(Data provided Opens)

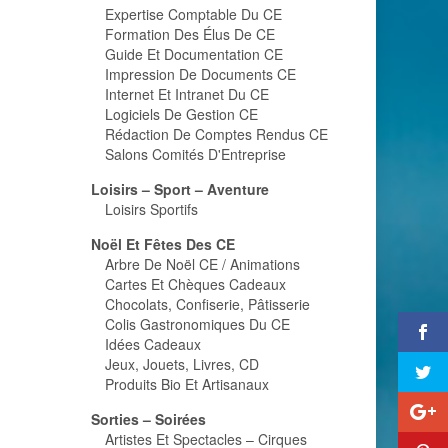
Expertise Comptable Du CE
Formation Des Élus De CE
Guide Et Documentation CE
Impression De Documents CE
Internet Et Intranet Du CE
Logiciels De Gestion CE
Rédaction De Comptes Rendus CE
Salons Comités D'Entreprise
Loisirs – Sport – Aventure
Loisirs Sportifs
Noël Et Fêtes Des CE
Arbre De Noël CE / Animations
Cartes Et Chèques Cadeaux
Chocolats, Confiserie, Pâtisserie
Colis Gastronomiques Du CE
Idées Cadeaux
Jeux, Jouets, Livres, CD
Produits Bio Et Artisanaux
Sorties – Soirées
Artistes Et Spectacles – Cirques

(Data provided Closes)
(Data provided Opens)

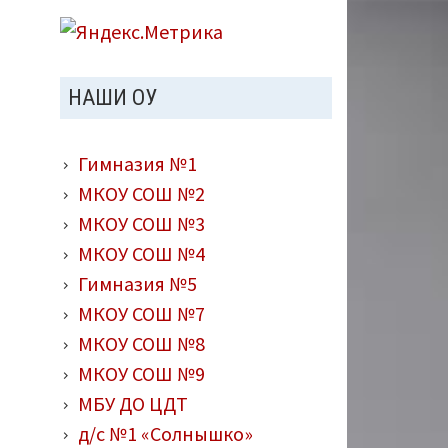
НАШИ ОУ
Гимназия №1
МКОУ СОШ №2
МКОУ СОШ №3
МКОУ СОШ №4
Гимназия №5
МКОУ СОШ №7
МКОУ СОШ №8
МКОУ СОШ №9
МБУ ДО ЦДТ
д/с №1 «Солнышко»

(Data provided Closes)
(Data provided Opens)

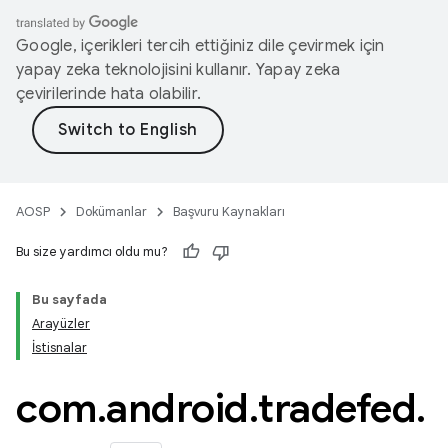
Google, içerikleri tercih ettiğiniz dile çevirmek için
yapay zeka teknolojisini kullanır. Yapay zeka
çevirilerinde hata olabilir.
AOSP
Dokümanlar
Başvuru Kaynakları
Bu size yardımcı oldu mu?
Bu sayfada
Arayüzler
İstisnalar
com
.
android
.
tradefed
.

(Data provided Closes)

▶ **The task**: Some lines in the data above hold the string "МКОУ". Find and copy each of them.

▶ **Answer area**:
МКОУ СОШ №2
МКОУ СОШ №3
МКОУ СОШ №4
МКОУ СОШ №7
МКОУ СОШ №8
МКОУ СОШ №9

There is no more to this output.